ENUNCIADO 1:
Verta para o inglês esta frase do texto sobre Lula e a China, apresentado abaixo: "Seu crime foi pedir democracia, liberdade de expressão, direito à livre associação."

Lula, China e disparates -Reinaldo Azevedo
Eu, se fosse um representante da oposição, ocuparia a tribuna do Parlamento para encaminhar uma moção de solidariedade às famílias das centenas de mortos da praça da Paz Celestial e de repúdio às mesu
Escapou praticamente a todos nós que a visita de Lula à China se dava às vésperas de um mês particularmente importante a para a história recente daquele país. Entre os dias 4 e 5 de junho de 1989, centenas de pessoas foram esmagadas na praça da Paz Celestial. Seu crime foi pedir democracia, liberdade de expressão, direito à livre associação. Nem mesmo se pode dizer que estivessem lutando contra o comunismo. O país tinha dado início havia praticamente uma década à sua política de liberalização e abertura para o Ocidente, a tal “economia de mercado socialista“ (?), que acabou indo parar na Constituição do país em 1992. Deng Xiaoping vivia o auge de seu poder.
Os que gostam de cultivar contrastes e enxergar virtudes estratégicas em ditadores (é uma praga que costuma dar também nos campos incultos da inteligência brasileira) dizem que ele autorizou o massacre porque levado a tanto pelos conservadores, que podiam derrubá-lo com um golpe. É uma forma de ver o mundo. Para ser verdadeira, seria forçoso inferir que Deng chegou ao topo da hierarquia porque não era essencialmente um deles. E creio que era, sim – embora não fosse acometido da moléstia da paranóia maoísta.
Mas voltemos: embora muitos de nós tenhamos nos esquecido do infausto episódio, a própria ditadura chinesa se encarregou de lembrá-lo, nem bem Lula tirava os pés de solo chinês, pondo em prisão domiciliar pessoas reconhecidas como dissidentes ou suspeitas de dissidência. É com esse país que o presidente brasileiro quer construir uma nova ordem internacional. Dos EUA, ele quer guardar distância prudente.
Sim, sim, também acho, a exemplo dos porta-vozes de Lula (André Singer pode voltar à discrição pré-Larry Rohter porque há muitos outros que fazem o seu trabalho à custa de outros patrões), que não cabia ao presidente brasileiro apresentar a Hu Jintao a Declaração Universal dos Direitos do Homem como condição prévia para a conversa. Se a gente se arreganha em sorrisos para Trípoli, que não serve para nada, não há razão para fazer cara feia a Pequim. Mas não cabia a Lula entregar-se à depredação da história, afirmando que a questão dos direitos humanos já está devidamente encaminhada naquele país. Não está. Segue sendo uma ditadura feroz. E o Brasil pode fazer acordo comercial com ditaduras ferozes. Não pode é tomá-las como exemplo de resistência.
Querem uns e outros que tal censura a Lula é descabida e que não seria feita a nenhum outro presidente. Conversa mole. S e direitos humanos fossem critério para definir países párias, a China, que pratica terrorismo interno, seria um deles. No entanto, mesmo sendo um circo de horrores, não só é parceira importantíssima da maior economia do planeta como ocupa um dos cinco lugares no Conselho de Segurança da ONU. Se os EUA e a Europa fazem seus negócios com Pequim, por que não faríamos nós? Assim, agir com pragmatismo é absolutamente compreensível.

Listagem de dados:
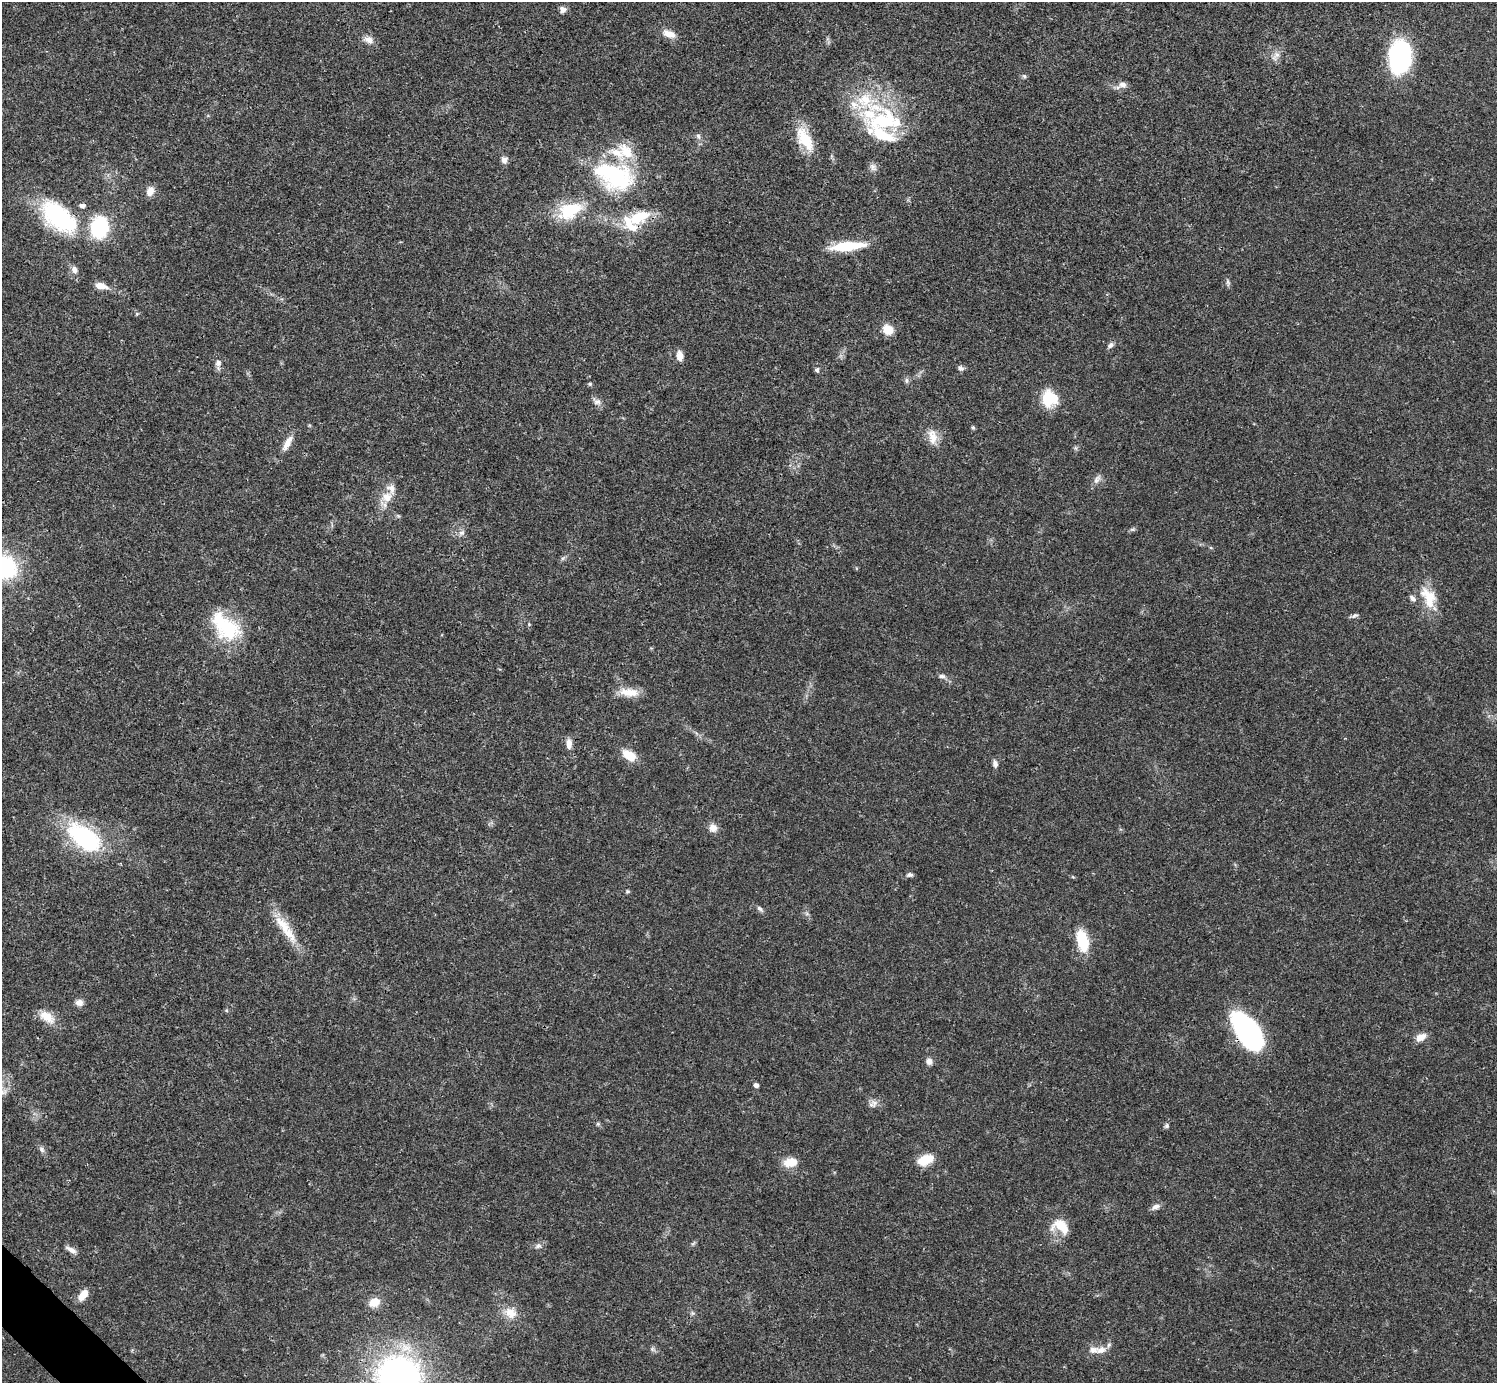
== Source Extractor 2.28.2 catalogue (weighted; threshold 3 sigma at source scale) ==
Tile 7 of 4 x 4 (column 3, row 2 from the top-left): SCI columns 2990-4484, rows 2920-4300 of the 5981 x 5980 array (HDU 1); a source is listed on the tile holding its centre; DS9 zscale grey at full resolution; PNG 1499 x 1385 px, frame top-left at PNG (2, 2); no overlay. Shown black and unused: <1% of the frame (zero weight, under 3 of 4 exposures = <1% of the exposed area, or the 3 px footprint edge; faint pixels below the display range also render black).
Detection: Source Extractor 2.28.2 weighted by HDU 2 'WHT'; one run over the whole footprint, this tile lists its part. Background 0.0207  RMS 0.0022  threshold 0.01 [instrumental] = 3 sigma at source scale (4.5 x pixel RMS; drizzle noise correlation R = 1.50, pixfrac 1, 0.05/0.05 arcsec/px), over >= 5 px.
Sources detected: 96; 1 inside a brighter object's white glare — not listed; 12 inside a brighter listed object's ellipse — not listed separately; the other 83 listed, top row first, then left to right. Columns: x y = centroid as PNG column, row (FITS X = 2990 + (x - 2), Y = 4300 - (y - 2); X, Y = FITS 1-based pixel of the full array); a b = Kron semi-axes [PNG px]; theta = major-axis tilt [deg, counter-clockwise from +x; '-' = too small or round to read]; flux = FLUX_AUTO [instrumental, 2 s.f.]
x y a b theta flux
563 10 8 7 - 0.96
669 34 18 9 -20 2.2
368 40 15 8 -13 1.4
1276 56 17 7 57 1.4
1400 57 29 19 85 32
1024 76 6 5 - 0.39
1122 85 11 9 -8 1.3
885 121 55 35 -6 22
698 136 8 5 -59 0.61
805 139 32 15 -60 6.9
504 160 8 7 - 1
873 167 12 8 -57 0.97
614 176 52 32 -20 24
150 191 12 9 69 1.7
570 210 30 18 24 9.8
58 217 50 26 -40 23
639 217 35 15 26 7.8
99 227 19 16 81 16
847 246 39 9 6 8.5
74 270 10 8 -69 1.1
1228 282 10 5 -85 0.53
101 286 16 8 -12 2.1
137 314 5 5 - 0.33
888 329 11 10 - 3.2
1110 345 9 6 40 0.72
680 356 12 7 -83 1.6
218 363 9 8 - 1.1
961 368 8 6 -43 0.65
817 370 5 5 - 0.5
907 380 7 6 - 0.56
590 384 5 5 - 0.3
1050 398 18 17 - 6.9
597 401 13 8 -33 1.1
973 428 5 4 - 0.37
932 437 22 11 -81 2.7
287 443 21 7 61 2.2
1076 448 7 4 -89 0.37
1097 479 15 7 53 1.1
387 497 16 14 8 3.3
1132 529 8 4 8 0.4
462 533 9 7 37 0.84
1211 548 6 3 -19 0.24
5 567 23 17 -50 23
1428 597 32 17 -65 6.1
1354 616 9 6 20 0.57
529 624 4 4 - 0.21
228 628 33 30 -39 14
942 676 10 5 -5 0.69
629 692 27 11 -6 3.4
569 744 13 7 -87 1.6
629 755 15 9 -33 4.3
995 764 10 6 -77 0.79
713 828 11 10 - 1.5
85 838 40 21 -36 25
910 875 8 5 14 0.59
627 891 6 5 - 0.3
760 909 11 5 -47 0.61
286 929 51 11 -55 6.2
1082 940 23 11 -76 8.1
79 1003 9 8 - 1.3
47 1017 23 13 -35 3.5
1248 1032 35 17 -56 50
1421 1037 14 8 28 1.9
929 1061 8 7 - 1.1
756 1085 5 4 - 0.83
3 1092 12 7 0 1
874 1103 11 8 60 1.2
598 1124 5 5 - 0.35
1167 1125 6 6 - 0.45
42 1150 10 6 -56 0.73
925 1160 19 11 21 4.4
791 1162 17 10 11 3.2
1156 1207 11 6 19 1
1061 1226 25 17 -24 4.6
538 1246 10 7 19 0.8
71 1250 16 6 -29 1.1
83 1295 14 8 51 2.4
374 1302 13 10 20 2.9
510 1313 18 13 -35 3.2
692 1313 7 4 -71 0.38
652 1349 7 5 -47 0.46
1101 1350 17 10 14 2.1
399 1376 38 34 -17 86
Overlapping masked pixels (flux is a lower limit): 3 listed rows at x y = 58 217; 639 217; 1248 1032
Isophote crosses this tile's border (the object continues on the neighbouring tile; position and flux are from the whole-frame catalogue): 3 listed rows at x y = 5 567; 3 1092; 399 1376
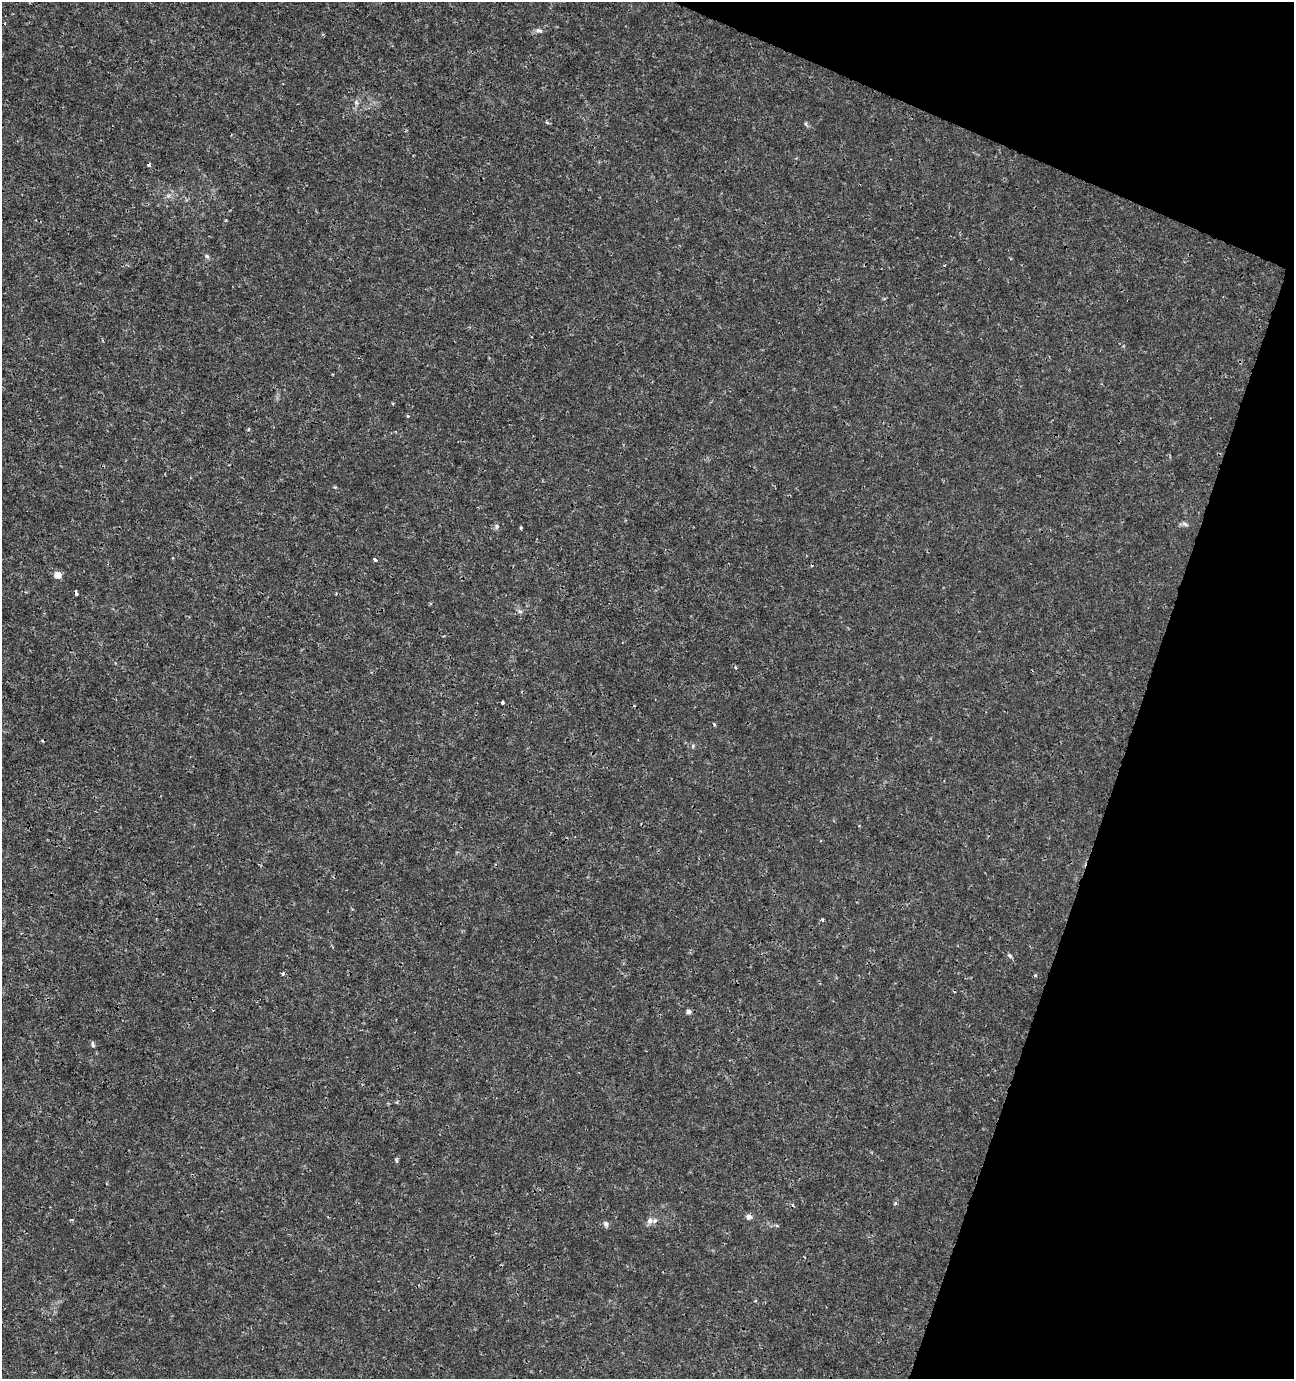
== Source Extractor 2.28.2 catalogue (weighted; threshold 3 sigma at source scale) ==
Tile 8 of 4 x 4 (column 4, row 2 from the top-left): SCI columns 4087-5378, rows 2763-4139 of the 5654 x 5517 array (HDU 1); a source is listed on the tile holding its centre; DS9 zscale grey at full resolution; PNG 1296 x 1381 px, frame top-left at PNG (2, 2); no overlay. Shown black and unused: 17% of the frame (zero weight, under 3 of 4 exposures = <1% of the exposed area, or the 3 px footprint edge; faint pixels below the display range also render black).
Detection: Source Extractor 2.28.2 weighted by HDU 2 'WHT'; one run over the whole footprint, this tile lists its part. Background 0.0017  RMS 0.001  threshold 0.00448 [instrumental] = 3 sigma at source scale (4.5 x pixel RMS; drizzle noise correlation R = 1.50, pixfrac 1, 0.0396/0.0396 arcsec/px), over >= 5 px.
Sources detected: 28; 5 cosmic-ray / hot-pixel residue — not listed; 1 inside a brighter listed object's ellipse — not listed separately; the other 22 listed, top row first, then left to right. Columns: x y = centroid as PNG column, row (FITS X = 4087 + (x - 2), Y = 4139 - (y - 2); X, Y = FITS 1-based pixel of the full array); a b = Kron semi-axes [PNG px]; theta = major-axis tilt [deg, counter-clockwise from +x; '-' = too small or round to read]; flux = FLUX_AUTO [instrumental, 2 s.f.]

ENUNCIADO 2:
Reproduza as linhas das entradas desde o início delas até a linha que contém "Tile 7 of 4", incluídas as duas extremidades, e deixe as imagens fora da resposta.

RESULTADO FINAL 1:
Their crime was asking for democracy, freedom of expression, the right to free association.

RESULTADO FINAL 2:
== Source Extractor 2.28.2 catalogue (weighted; threshold 3 sigma at source scale) ==
Tile 7 of 4 x 4 (column 3, row 2 from the top-left): SCI columns 2990-4484, rows 2920-4300 of the 5981 x 5980 array (HDU 1); a source is listed on the tile holding its centre; DS9 zscale grey at full resolution; PNG 1499 x 1385 px, frame top-left at PNG (2, 2); no overlay. Shown black and unused: <1% of the frame (zero weight, under 3 of 4 exposures = <1% of the exposed area, or the 3 px footprint edge; faint pixels below the display range also render black).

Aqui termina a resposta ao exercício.